1. Introduction
There is something quietly remarkable about the pace at which artificial intelligence has moved from the research margins into the heart of clinical medicine. Less than a decade ago, the notion of an algorithm reviewing an electrocardiogram or flagging early-stage sepsis from electronic health record data would have struck most clinicians as ambitious speculation. Today, such systems exist — and in some contexts, they perform with accuracy that rivals or exceeds human specialists (Rajpurkar et al., 2022). This is not a trivial development. Healthcare systems worldwide are strained: aging populations, physician shortages, diagnostic backlogs, and the crushing informational burden of modern medicine all create pressure for tools that can help clinicians think faster, more consistently, and with greater breadth (Topol, 2019). Clinical Decision Support Systems (CDSS) have long been positioned as one answer to that pressure.
But here is where the story gets complicated. The majority of high-performing AI models in healthcare are deep neural networks — architectures that achieve their accuracy, at least in part, through complexity that resists human interpretation. A physician reviewing an AI recommendation cannot, in most cases, trace the logic backward to its origins. Why did the model flag this patient for cardiac risk? What features drove that recommendation? Without answers to these questions, the clinical encounter between a doctor, a patient, and an AI system has an uncomfortable asymmetry: the machine knows something it cannot explain, and the clinician must decide whether to trust it. Unsurprisingly, this opacity has been identified as one of the primary barriers to AI adoption in clinical settings (Adadi & Berrada, 2018; Hulsen, 2023).
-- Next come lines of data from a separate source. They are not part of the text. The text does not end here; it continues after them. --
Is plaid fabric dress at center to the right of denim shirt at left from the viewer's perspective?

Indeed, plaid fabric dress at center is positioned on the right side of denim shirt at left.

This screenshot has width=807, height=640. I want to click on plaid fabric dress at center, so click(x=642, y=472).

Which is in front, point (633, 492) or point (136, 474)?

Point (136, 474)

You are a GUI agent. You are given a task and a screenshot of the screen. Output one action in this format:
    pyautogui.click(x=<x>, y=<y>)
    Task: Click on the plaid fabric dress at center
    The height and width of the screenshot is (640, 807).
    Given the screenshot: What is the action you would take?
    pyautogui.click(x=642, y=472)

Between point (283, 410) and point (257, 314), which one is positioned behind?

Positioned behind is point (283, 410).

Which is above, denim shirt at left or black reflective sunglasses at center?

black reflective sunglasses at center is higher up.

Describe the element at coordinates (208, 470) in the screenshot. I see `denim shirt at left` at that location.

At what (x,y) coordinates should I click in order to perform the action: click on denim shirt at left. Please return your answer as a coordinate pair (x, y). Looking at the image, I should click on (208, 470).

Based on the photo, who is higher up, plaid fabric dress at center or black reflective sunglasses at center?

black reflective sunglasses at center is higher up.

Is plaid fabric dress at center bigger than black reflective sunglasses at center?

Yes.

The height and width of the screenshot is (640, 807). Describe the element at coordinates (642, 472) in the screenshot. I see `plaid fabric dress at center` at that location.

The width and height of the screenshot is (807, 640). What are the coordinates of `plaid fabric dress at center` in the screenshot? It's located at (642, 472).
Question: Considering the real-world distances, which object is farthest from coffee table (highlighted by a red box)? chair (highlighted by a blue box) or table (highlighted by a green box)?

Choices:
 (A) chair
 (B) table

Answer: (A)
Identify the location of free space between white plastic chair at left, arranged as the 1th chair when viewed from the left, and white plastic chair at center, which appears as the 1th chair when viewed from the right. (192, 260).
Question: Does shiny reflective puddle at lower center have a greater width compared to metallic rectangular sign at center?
Equally troubling — perhaps more so — is the question of where patient data goes when AI learns from it. Traditional machine learning pipelines in healthcare require centralizing data: pulling records from hospitals, clinics, and diagnostic laboratories into a shared repository where the model trains. This architecture is expedient, but it creates significant exposure. Centralized repositories are attractive targets for cyberattacks. They create regulatory complexity under frameworks such as HIPAA and GDPR. And they demand that patients and institutions surrender a form of data sovereignty that many are, justifiably, reluctant to yield (Saraswat et al., 2022). Several high-profile breaches of healthcare databases in recent years have made this not a theoretical concern but a lived reality for millions of patients (Nazar et al., 2021).
Federated learning, proposed by McMahan et al. (2017) as a general framework for decentralized model training, offers a conceptually elegant solution to the data privacy problem. Rather than aggregating raw patient records, federated learning keeps data local — within each institution's secure environment — and instead shares only model updates (gradients or weights) with a central aggregation server. The global model improves through collaboration without any institution ever exposing its underlying data. This architecture has been applied in healthcare contexts with considerable promise, demonstrating that multi-institutional collaboration is achievable without the privacy costs of data pooling (Rieke et al., 2020).
Yet federated learning alone does not solve the transparency problem. A federated model can be just as opaque as a centralized one. And transparency alone — achieved through techniques like SHAP (SHapley Additive exPlanations; Lundberg & Lee, 2017) or LIME (Ribeiro et al., 2016) — does not ensure that the underlying training process is secure against adversarial manipulation, gradient inversion attacks, or model poisoning. What the field has needed, and what the literature has so far addressed only in fragments, is a unified framework that handles all three challenges simultaneously: privacy through federated learning, transparency through explainable AI, and security through cryptographic and distributed consensus mechanisms (Allana et al., 2025; Kim et al., 2024).
This paper presents the Federated Explainable AI (FEXAI) Framework — an integrated architecture designed to meet exactly those requirements. The framework combines TensorFlow Federated (TFF) for distributed model training, SHAP for post-hoc feature attribution and clinical interpretability, and a blockchain-anchored aggregation protocol to ensure the integrity of model updates across institutions. To our knowledge, this is among the first architectures to integrate these three components into a single deployable system evaluated against benchmark clinical datasets. The research is motivated not by the ambition of novelty for its own sake, but by a practical question: can we build clinical AI that is, simultaneously, accurate enough to be useful, transparent enough to be trusted, and secure enough to be deployed?
The remainder of this paper is organized as follows. Section 2 reviews the relevant literature on CDSS, federated learning, and explainable AI. Section 3 describes the methodology, dataset, and experimental setup in full reproducible detail. Section 4 presents quantitative results alongside illustrative SHAP analyses. Section 5 interprets the findings and their clinical implications, and Section 6 concludes with recommendations for future research.